* WHAT YOU ARE ASKED TO DO
Find the lines in the records that carry the word "worn". Copy each one.

* PROVIDED RECORDS
===============

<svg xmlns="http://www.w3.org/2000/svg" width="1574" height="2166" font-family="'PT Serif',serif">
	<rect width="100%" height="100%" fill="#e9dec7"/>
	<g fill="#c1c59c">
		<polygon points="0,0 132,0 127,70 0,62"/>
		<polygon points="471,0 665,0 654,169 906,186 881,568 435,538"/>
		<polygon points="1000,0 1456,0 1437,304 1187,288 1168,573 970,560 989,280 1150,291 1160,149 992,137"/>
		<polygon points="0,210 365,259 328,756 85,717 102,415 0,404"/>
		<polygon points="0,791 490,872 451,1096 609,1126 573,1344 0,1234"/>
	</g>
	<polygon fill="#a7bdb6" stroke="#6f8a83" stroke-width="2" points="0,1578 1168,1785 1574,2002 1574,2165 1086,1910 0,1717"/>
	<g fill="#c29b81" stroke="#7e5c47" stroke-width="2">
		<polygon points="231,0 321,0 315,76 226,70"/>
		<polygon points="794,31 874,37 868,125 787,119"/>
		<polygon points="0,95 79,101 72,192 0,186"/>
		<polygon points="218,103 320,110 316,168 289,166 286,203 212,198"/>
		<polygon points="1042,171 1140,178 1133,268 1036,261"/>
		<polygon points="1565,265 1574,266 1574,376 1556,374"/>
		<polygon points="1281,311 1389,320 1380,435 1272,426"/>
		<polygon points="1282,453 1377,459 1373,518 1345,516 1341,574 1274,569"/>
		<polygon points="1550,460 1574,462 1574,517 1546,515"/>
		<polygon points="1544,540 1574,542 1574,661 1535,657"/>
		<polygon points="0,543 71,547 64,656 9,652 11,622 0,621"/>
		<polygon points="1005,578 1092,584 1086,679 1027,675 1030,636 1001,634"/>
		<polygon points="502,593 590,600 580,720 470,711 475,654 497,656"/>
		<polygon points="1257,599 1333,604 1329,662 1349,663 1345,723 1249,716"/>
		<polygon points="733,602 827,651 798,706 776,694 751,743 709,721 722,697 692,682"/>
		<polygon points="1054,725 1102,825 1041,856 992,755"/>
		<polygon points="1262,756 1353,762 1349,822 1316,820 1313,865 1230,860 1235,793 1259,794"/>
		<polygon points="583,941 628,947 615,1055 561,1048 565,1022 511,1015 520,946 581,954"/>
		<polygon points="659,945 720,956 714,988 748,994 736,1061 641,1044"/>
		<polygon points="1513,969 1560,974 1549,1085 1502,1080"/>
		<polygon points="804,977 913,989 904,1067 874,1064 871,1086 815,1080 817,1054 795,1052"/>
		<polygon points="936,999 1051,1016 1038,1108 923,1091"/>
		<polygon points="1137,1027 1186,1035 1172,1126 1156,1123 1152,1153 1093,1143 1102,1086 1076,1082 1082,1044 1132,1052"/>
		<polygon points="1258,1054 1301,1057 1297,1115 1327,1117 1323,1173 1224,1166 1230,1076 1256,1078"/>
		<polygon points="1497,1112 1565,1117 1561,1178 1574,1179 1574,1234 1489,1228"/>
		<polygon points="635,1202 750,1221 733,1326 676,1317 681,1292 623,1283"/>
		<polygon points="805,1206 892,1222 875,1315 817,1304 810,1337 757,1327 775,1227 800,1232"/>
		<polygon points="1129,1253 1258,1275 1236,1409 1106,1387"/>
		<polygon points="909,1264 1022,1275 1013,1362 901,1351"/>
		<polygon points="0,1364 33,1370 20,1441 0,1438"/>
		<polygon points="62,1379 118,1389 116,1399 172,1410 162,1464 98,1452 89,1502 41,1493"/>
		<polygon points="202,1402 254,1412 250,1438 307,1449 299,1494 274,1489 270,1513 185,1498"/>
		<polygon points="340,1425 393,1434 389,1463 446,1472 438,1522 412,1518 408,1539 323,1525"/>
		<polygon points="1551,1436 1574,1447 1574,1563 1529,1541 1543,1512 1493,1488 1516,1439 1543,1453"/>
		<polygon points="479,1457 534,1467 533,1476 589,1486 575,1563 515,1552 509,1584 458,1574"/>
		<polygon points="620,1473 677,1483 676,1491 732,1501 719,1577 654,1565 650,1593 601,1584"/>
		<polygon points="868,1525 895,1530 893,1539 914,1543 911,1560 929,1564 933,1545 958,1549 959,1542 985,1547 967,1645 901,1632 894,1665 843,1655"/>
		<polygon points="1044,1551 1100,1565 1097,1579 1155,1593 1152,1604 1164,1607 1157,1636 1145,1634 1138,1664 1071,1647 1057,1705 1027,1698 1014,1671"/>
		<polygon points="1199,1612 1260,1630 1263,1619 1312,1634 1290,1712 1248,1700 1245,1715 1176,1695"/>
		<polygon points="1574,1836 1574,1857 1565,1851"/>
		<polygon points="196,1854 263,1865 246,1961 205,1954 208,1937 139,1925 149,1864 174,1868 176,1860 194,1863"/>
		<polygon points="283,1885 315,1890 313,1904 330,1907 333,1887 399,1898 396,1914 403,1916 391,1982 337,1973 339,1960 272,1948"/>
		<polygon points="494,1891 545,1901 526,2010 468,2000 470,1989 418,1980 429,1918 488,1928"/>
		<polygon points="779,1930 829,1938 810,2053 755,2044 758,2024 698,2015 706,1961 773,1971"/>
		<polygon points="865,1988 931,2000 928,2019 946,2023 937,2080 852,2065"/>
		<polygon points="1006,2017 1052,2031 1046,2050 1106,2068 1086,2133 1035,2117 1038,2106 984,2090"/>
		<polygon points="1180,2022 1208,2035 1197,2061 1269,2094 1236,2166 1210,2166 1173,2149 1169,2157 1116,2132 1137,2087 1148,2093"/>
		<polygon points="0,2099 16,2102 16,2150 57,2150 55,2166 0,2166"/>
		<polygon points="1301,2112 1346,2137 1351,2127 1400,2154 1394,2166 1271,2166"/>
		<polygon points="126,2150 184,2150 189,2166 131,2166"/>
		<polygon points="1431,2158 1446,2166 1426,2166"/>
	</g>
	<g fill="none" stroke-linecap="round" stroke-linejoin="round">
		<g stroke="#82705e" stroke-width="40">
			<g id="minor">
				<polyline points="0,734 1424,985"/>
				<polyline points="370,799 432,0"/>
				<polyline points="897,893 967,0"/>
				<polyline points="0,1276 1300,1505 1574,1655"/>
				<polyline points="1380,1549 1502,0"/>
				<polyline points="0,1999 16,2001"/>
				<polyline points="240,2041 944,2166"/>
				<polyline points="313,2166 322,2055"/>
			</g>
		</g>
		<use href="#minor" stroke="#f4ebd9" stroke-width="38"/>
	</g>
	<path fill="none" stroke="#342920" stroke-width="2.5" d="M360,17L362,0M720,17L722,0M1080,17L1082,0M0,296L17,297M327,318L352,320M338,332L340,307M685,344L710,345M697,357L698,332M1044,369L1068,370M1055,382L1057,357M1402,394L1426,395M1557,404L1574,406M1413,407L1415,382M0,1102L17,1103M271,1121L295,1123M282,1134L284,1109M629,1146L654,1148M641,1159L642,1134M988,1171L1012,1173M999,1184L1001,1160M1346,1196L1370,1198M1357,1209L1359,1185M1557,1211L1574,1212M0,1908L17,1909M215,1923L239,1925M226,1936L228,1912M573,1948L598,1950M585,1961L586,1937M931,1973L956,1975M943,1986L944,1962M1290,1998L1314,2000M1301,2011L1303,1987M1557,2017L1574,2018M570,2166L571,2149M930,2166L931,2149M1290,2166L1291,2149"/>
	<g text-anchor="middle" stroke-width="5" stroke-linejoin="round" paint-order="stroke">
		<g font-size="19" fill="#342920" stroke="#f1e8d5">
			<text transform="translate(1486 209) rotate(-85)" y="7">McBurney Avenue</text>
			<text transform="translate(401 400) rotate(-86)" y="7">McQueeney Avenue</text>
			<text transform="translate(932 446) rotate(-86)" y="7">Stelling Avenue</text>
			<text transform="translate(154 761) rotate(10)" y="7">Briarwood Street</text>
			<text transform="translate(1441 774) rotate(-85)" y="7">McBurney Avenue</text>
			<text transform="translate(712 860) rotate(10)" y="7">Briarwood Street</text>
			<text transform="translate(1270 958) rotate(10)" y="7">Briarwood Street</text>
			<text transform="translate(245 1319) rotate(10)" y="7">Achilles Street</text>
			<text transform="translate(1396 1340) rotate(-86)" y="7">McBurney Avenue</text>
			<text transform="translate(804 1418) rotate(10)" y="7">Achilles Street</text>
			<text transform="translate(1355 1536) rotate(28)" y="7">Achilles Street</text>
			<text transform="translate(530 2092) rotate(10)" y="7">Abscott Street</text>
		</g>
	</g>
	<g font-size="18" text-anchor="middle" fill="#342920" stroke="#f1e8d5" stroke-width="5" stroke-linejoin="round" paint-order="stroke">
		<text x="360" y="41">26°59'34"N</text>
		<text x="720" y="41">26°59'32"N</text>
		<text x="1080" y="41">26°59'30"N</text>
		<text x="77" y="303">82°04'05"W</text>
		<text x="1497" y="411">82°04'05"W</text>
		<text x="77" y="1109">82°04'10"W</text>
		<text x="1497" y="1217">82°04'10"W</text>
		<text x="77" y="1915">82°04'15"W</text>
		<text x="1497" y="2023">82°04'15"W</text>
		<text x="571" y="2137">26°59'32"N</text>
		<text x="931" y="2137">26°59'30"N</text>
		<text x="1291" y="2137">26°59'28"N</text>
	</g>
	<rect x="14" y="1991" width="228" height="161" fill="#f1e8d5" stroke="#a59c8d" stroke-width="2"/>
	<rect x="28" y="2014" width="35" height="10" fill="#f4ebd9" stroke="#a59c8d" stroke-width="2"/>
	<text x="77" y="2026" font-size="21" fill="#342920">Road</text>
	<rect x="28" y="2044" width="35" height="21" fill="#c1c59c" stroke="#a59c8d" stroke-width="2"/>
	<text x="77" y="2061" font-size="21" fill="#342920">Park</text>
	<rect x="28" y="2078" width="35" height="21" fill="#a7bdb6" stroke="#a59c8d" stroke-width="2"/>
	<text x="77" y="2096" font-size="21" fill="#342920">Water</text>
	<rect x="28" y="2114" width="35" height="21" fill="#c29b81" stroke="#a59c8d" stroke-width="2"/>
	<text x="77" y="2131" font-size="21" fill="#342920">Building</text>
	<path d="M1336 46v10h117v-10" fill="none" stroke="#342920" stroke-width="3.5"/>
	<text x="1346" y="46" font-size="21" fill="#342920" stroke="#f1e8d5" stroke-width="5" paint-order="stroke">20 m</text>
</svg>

===============

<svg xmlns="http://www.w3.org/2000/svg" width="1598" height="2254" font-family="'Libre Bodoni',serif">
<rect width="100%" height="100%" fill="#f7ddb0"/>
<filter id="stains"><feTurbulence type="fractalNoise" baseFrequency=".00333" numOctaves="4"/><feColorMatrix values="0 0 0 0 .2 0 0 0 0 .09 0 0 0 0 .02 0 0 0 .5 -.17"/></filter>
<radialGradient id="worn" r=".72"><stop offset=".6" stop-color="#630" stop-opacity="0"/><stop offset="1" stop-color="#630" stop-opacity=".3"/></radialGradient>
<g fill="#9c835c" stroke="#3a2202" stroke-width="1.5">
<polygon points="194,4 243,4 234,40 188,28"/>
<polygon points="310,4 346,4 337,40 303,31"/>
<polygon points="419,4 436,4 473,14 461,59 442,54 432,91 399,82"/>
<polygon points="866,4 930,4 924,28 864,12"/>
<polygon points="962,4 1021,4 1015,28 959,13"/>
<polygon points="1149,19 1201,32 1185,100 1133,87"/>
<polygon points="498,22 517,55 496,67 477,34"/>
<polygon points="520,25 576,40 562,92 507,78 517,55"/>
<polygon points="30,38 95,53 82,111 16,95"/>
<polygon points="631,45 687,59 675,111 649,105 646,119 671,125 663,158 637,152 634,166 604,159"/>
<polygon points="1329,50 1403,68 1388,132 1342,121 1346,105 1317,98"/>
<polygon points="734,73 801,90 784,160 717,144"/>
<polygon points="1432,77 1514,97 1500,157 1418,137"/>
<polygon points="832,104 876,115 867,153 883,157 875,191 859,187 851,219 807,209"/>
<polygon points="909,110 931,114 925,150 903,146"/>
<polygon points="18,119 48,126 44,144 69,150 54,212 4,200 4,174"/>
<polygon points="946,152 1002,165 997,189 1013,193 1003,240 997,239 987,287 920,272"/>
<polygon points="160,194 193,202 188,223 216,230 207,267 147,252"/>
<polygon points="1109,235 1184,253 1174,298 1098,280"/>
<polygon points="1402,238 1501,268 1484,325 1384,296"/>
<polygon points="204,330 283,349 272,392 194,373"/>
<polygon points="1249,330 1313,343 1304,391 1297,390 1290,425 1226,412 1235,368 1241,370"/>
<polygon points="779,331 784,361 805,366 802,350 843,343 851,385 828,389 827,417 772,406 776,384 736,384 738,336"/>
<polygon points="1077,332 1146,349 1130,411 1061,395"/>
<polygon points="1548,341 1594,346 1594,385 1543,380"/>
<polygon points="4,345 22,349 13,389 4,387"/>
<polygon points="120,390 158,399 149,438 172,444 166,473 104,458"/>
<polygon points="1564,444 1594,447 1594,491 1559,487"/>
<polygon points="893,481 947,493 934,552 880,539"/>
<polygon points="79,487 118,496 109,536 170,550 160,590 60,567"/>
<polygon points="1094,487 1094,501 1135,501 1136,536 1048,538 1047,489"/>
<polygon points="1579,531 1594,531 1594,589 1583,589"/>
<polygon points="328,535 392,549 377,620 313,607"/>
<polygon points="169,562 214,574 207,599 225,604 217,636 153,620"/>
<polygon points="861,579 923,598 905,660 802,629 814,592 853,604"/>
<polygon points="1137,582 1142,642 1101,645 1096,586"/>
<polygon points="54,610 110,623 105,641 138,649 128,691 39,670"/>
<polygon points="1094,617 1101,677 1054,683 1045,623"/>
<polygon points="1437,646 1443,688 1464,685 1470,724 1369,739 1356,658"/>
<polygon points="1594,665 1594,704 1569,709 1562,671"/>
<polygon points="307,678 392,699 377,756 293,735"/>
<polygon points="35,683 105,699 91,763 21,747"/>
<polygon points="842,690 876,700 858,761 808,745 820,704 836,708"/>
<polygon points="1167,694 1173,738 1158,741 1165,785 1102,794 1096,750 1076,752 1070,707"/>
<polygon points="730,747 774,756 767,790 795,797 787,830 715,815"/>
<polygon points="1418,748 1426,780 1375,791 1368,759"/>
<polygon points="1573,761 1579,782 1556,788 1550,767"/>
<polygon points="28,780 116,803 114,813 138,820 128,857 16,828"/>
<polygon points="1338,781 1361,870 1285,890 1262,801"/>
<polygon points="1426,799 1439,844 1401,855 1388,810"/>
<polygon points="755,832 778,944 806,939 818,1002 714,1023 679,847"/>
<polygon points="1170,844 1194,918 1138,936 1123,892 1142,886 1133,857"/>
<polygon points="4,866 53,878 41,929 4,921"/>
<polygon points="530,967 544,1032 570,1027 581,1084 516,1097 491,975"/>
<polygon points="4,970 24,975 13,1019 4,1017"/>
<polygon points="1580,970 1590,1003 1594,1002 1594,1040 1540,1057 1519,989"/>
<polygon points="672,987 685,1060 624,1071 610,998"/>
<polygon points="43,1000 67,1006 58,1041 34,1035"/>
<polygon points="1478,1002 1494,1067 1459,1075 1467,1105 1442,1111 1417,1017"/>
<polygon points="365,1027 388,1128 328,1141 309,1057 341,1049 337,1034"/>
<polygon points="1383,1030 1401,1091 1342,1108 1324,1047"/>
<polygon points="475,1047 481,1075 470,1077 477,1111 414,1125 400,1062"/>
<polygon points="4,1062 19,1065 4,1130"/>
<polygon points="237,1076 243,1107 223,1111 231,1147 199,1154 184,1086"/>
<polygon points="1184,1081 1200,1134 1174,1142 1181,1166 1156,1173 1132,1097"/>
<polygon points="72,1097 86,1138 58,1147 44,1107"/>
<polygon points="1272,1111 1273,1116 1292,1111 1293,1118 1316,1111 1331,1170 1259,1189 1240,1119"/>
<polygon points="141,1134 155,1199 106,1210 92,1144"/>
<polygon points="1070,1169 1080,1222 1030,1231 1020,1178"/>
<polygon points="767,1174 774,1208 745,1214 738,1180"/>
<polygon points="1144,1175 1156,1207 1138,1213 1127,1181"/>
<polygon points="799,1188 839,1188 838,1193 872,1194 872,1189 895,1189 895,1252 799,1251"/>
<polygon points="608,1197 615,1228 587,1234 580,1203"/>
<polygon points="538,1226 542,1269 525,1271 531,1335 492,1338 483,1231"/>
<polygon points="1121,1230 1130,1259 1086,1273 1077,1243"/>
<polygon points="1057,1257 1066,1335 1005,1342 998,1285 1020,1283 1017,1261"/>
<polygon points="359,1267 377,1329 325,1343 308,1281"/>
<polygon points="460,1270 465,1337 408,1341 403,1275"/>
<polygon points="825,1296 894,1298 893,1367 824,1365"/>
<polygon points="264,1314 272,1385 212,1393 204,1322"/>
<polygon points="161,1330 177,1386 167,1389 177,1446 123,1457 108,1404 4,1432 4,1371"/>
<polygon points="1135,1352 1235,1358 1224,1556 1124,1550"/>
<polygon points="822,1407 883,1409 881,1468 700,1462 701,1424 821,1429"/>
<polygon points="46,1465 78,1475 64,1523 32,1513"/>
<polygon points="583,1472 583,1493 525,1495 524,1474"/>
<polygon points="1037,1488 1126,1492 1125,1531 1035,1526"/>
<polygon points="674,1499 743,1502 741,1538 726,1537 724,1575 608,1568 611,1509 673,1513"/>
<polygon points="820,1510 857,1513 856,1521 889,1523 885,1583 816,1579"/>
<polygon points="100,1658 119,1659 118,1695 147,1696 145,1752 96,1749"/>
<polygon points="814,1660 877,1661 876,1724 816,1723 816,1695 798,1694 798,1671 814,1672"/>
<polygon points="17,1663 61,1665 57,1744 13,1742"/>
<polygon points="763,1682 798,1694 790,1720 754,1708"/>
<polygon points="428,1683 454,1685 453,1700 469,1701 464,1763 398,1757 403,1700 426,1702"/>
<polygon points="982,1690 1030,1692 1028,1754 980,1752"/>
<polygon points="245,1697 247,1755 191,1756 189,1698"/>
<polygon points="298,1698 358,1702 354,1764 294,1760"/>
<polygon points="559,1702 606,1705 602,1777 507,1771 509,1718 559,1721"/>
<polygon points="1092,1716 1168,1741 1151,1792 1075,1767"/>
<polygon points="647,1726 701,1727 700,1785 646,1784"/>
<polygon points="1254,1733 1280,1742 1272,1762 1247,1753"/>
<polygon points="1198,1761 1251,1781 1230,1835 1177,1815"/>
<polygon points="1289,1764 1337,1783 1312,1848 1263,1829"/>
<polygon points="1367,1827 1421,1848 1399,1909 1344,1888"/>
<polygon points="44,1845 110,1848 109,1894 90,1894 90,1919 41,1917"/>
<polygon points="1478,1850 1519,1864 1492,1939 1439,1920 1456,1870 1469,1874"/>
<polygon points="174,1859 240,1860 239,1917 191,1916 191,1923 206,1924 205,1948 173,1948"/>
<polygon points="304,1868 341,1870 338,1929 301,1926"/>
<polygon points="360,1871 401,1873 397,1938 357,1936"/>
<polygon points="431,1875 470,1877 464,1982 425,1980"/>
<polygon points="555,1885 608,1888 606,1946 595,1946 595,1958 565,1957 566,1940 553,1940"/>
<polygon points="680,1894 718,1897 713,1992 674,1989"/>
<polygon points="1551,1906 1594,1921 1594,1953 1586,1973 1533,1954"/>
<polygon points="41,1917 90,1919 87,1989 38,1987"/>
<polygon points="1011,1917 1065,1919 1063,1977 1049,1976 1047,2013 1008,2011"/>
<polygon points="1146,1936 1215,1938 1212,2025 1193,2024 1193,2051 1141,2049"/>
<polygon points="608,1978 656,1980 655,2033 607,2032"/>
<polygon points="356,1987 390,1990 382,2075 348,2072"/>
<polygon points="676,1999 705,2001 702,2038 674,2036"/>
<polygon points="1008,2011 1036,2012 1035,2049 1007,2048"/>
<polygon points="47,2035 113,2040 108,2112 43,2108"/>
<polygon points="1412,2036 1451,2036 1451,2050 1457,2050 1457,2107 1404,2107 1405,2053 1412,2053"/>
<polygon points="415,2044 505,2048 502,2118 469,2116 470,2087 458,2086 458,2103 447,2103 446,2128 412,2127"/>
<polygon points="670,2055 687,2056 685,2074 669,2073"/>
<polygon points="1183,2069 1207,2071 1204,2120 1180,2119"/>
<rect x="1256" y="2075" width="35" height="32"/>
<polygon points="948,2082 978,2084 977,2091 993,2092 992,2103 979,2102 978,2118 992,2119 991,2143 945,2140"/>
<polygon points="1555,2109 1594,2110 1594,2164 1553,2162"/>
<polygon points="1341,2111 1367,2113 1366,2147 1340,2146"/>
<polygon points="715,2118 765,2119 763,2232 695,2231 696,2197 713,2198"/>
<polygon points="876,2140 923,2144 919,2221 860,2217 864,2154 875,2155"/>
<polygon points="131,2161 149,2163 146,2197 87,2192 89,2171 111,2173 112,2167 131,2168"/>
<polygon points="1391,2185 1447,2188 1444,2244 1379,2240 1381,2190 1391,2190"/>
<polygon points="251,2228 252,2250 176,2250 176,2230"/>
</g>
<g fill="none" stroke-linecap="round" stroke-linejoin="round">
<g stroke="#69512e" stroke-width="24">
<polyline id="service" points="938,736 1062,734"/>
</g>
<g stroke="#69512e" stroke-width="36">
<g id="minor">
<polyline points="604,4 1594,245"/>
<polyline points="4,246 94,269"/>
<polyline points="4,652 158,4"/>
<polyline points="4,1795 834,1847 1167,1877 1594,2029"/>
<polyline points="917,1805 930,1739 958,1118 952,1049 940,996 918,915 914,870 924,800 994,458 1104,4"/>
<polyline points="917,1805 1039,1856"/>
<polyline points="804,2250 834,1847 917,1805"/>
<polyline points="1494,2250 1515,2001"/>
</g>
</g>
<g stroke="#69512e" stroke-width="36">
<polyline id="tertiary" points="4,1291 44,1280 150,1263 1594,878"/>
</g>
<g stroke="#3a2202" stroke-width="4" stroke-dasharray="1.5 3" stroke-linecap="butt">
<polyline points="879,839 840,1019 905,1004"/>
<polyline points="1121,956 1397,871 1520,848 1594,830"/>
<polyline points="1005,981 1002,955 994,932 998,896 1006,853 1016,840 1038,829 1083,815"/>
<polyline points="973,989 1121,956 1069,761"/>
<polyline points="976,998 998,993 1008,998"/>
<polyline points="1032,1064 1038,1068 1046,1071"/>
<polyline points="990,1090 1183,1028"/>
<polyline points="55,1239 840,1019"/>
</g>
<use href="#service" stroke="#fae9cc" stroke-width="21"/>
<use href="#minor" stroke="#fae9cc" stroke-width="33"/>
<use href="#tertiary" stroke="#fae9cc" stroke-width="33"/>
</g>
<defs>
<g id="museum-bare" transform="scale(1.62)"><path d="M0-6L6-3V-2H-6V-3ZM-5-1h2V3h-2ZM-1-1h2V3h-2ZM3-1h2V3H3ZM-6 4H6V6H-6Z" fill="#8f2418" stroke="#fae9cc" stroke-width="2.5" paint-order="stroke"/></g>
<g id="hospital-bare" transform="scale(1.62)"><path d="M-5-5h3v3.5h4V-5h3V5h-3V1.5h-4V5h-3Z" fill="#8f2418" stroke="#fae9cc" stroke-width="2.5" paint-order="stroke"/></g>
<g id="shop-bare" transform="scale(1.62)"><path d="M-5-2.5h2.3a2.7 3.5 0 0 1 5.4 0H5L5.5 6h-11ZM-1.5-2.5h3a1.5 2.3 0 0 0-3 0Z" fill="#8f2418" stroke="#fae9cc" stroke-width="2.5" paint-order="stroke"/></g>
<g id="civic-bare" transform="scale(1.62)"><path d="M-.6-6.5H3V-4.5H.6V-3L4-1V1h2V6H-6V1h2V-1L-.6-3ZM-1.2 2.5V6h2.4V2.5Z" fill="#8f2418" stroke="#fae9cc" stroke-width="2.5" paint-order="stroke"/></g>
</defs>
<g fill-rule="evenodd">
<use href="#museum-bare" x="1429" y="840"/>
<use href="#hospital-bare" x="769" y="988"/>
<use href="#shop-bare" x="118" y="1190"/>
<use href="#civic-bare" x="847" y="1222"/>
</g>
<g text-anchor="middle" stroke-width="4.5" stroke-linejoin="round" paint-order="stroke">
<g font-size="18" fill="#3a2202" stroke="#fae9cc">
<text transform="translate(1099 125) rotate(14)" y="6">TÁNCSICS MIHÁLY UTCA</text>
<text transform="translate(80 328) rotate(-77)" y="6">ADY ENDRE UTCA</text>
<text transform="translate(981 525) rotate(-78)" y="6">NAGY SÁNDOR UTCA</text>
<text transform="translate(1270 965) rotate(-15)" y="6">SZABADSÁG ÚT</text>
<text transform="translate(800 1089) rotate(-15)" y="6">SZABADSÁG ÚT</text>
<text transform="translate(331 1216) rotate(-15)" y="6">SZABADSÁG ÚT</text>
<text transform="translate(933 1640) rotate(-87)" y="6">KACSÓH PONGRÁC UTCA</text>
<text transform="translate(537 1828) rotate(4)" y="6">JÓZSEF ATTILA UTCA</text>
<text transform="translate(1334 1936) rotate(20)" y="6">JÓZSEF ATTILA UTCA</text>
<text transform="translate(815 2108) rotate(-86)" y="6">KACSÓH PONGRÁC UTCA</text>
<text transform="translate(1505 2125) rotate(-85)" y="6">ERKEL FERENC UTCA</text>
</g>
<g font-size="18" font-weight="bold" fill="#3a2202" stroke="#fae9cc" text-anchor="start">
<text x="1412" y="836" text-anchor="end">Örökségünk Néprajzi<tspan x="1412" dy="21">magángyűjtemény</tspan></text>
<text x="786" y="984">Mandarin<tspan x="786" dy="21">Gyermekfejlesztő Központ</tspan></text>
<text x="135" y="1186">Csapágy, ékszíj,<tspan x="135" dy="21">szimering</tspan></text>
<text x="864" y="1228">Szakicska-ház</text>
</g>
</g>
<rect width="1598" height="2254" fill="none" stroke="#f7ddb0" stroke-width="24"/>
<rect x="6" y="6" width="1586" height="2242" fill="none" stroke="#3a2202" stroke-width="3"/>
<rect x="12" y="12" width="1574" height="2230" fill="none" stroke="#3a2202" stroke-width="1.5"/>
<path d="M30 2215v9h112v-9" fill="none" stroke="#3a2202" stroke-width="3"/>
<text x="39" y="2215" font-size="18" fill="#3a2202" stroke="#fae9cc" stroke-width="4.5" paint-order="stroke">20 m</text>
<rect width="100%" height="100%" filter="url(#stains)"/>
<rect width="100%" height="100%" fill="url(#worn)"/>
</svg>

===============

* RESULT
<radialGradient id="worn" r=".72"><stop offset=".6" stop-color="#630" stop-opacity="0"/><stop offset="1" stop-color="#630" stop-opacity=".3"/></radialGradient>
<rect width="100%" height="100%" fill="url(#worn)"/>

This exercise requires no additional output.